Data extract
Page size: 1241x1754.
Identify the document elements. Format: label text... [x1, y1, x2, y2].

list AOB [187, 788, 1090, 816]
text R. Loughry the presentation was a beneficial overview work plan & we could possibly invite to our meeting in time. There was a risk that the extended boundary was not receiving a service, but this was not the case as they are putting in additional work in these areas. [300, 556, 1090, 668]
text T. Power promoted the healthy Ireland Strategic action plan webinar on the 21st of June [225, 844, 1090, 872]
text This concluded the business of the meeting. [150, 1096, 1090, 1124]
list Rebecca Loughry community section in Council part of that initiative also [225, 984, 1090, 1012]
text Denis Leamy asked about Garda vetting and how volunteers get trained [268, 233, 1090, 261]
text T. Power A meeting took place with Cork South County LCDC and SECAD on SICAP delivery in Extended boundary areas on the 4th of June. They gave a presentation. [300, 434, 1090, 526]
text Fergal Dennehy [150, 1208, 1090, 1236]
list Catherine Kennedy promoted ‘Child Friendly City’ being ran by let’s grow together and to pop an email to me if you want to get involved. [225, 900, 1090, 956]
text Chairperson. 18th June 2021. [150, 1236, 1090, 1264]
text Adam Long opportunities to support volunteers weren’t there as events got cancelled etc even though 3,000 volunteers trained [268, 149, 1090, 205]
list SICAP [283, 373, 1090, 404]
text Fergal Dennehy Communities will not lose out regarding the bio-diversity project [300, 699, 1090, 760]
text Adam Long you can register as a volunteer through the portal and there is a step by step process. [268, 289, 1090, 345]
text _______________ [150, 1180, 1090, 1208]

Task brief
Would you retype all of the lines shown above, exactly as given?

Solution to this problem
Page size: 1241x1754.
Identify the document elements. Format: label text... [x1, y1, x2, y2].

list AOB [187, 788, 1090, 816]
text R. Loughry the presentation was a beneficial overview work plan & we could possibly invite to our meeting in time. There was a risk that the extended boundary was not receiving a service, but this was not the case as they are putting in additional work in these areas. [300, 556, 1090, 668]
text T. Power promoted the healthy Ireland Strategic action plan webinar on the 21st of June [225, 844, 1090, 872]
text This concluded the business of the meeting. [150, 1096, 1090, 1124]
list Rebecca Loughry community section in Council part of that initiative also [225, 984, 1090, 1012]
text Denis Leamy asked about Garda vetting and how volunteers get trained [268, 233, 1090, 261]
text T. Power A meeting took place with Cork South County LCDC and SECAD on SICAP delivery in Extended boundary areas on the 4th of June. They gave a presentation. [300, 434, 1090, 526]
text Fergal Dennehy [150, 1208, 1090, 1236]
list Catherine Kennedy promoted ‘Child Friendly City’ being ran by let’s grow together and to pop an email to me if you want to get involved. [225, 900, 1090, 956]
text Chairperson. 18th June 2021. [150, 1236, 1090, 1264]
text Adam Long opportunities to support volunteers weren’t there as events got cancelled etc even though 3,000 volunteers trained [268, 149, 1090, 205]
list SICAP [283, 373, 1090, 404]
text Fergal Dennehy Communities will not lose out regarding the bio-diversity project [300, 699, 1090, 760]
text Adam Long you can register as a volunteer through the portal and there is a step by step process. [268, 289, 1090, 345]
text _______________ [150, 1180, 1090, 1208]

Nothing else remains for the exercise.